Causes the diff: https://fr.wikipedia.org/w/index.php?title=%C3%89volution_de_l%27altruisme&diff=prev&oldid=112044063 as reported on the WP:VE/F page.

Event Timeline

ssastry raised the priority of this task from to Medium.
ssastry updated the task description. (Show Details)
ssastry added a project: Parsoid.
ssastry subscribed.

This is parsing as <r in="" <ref="">foo</ref> and then the r tag is being sanitized.

We changed to this behaviour in https://gerrit.wikimedia.org/r/#/c/173212/. See the output for "Handle broken pre-like tags (bug 64025)".

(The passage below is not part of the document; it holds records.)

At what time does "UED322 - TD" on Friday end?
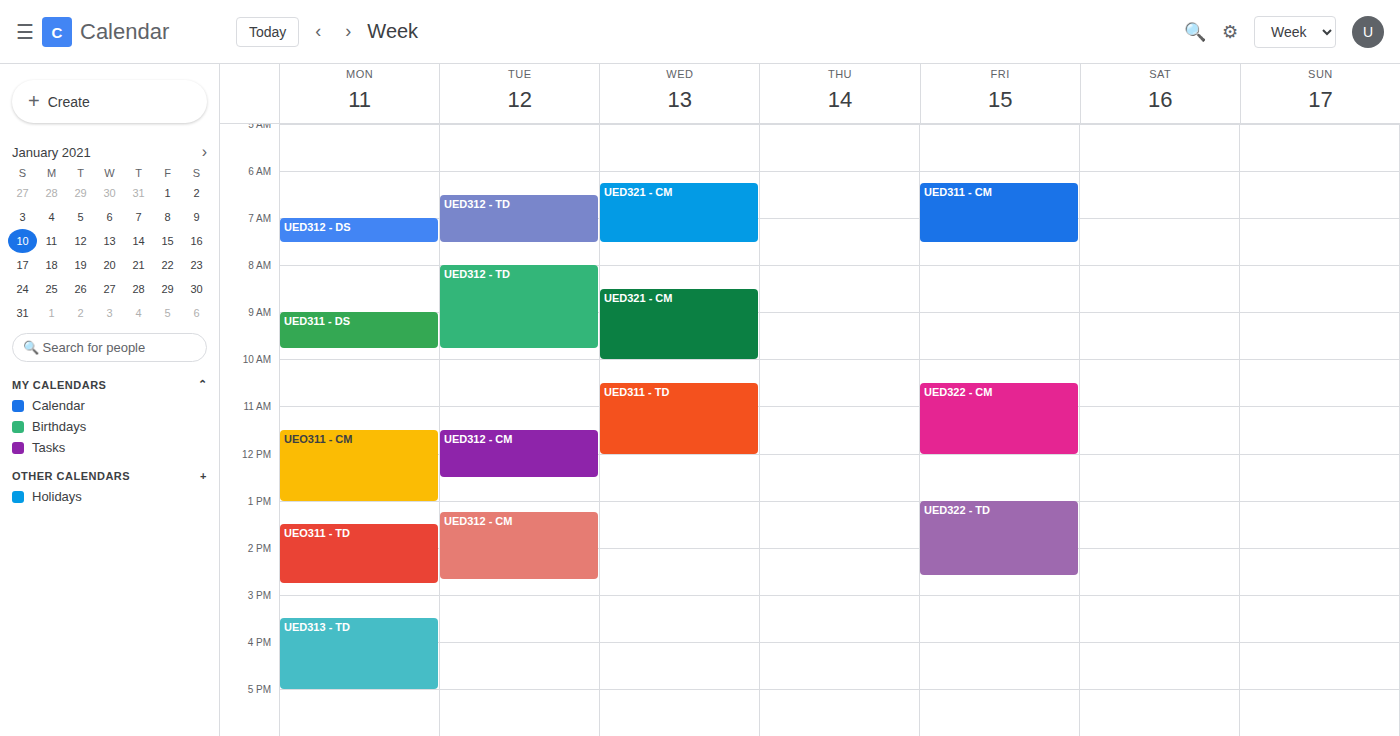
2:35 PM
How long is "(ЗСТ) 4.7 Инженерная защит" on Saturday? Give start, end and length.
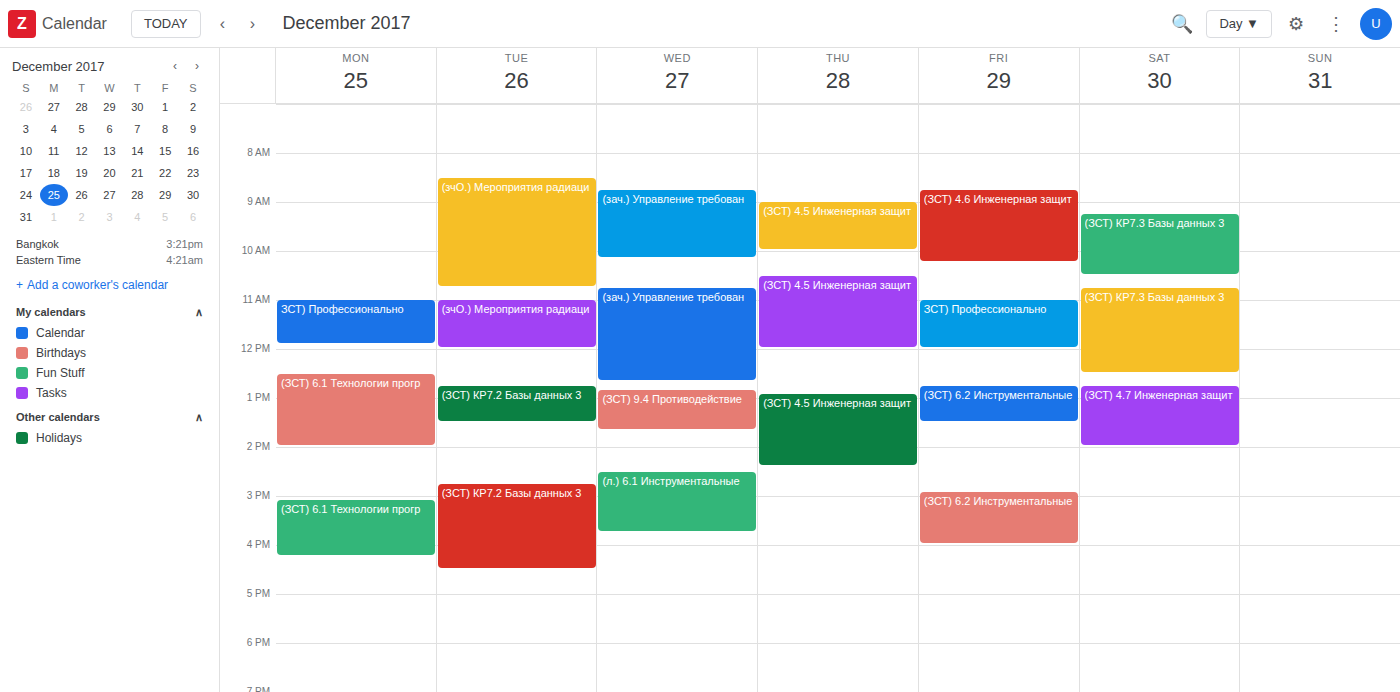
12:45 to 14:00, 1 hour 15 minutes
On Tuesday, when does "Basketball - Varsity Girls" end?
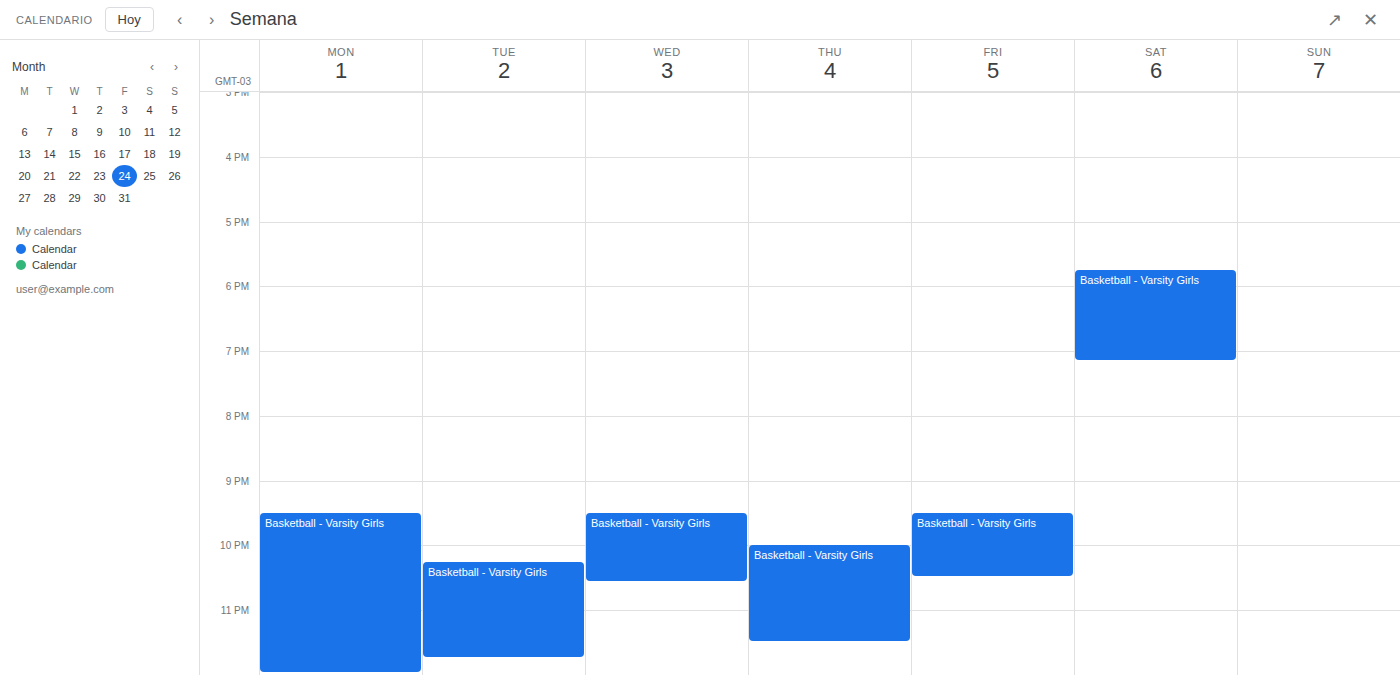
23:45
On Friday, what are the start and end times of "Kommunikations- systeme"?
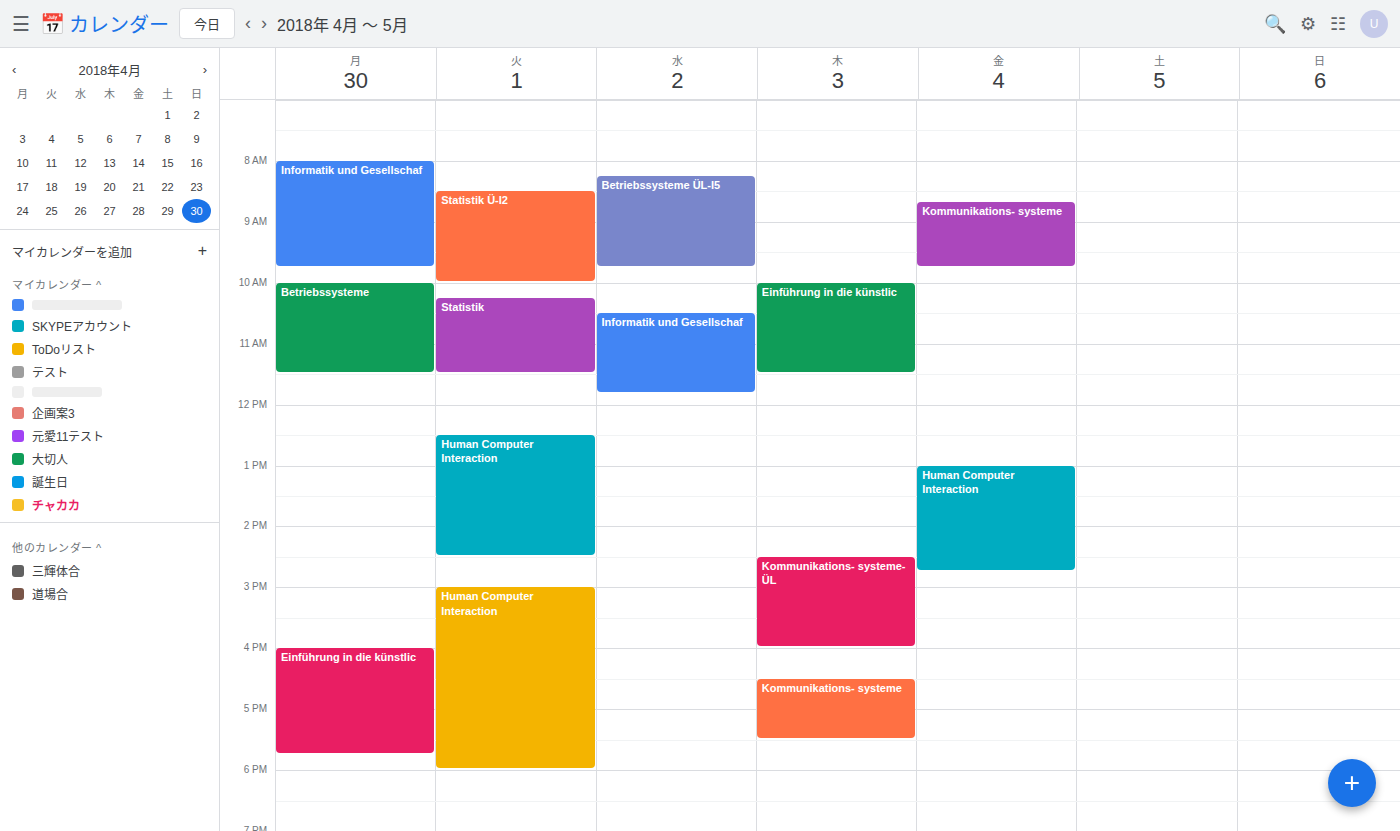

The parsing spec (http://www.w3.org/TR/html5/syntax.html#attributes-0) doesn't omit < from attribute names.

However, the php parser clearly differs here:

<div id="1" <div id="2">ine</div>

becomes

&lt;div id="1"
<div id="2">
ine
</div>

So, we could return to breaking on < or try and "fix" this on the php side. Any thoughts?

I verified in Firefox that it parses the div just like we do .. so, yes, the PHP parser is one that parses this differently. I wonder if it is because of HTML4 .. But, if we change the PHP parser behavior (which seems reasonable), that could break a lot of exisitng pages. So, not sure yet ..

Perhaps a grep of dumps can help inform whether we change PHP parser behavior or fix Parsoid to deviate from HTML5 syntax.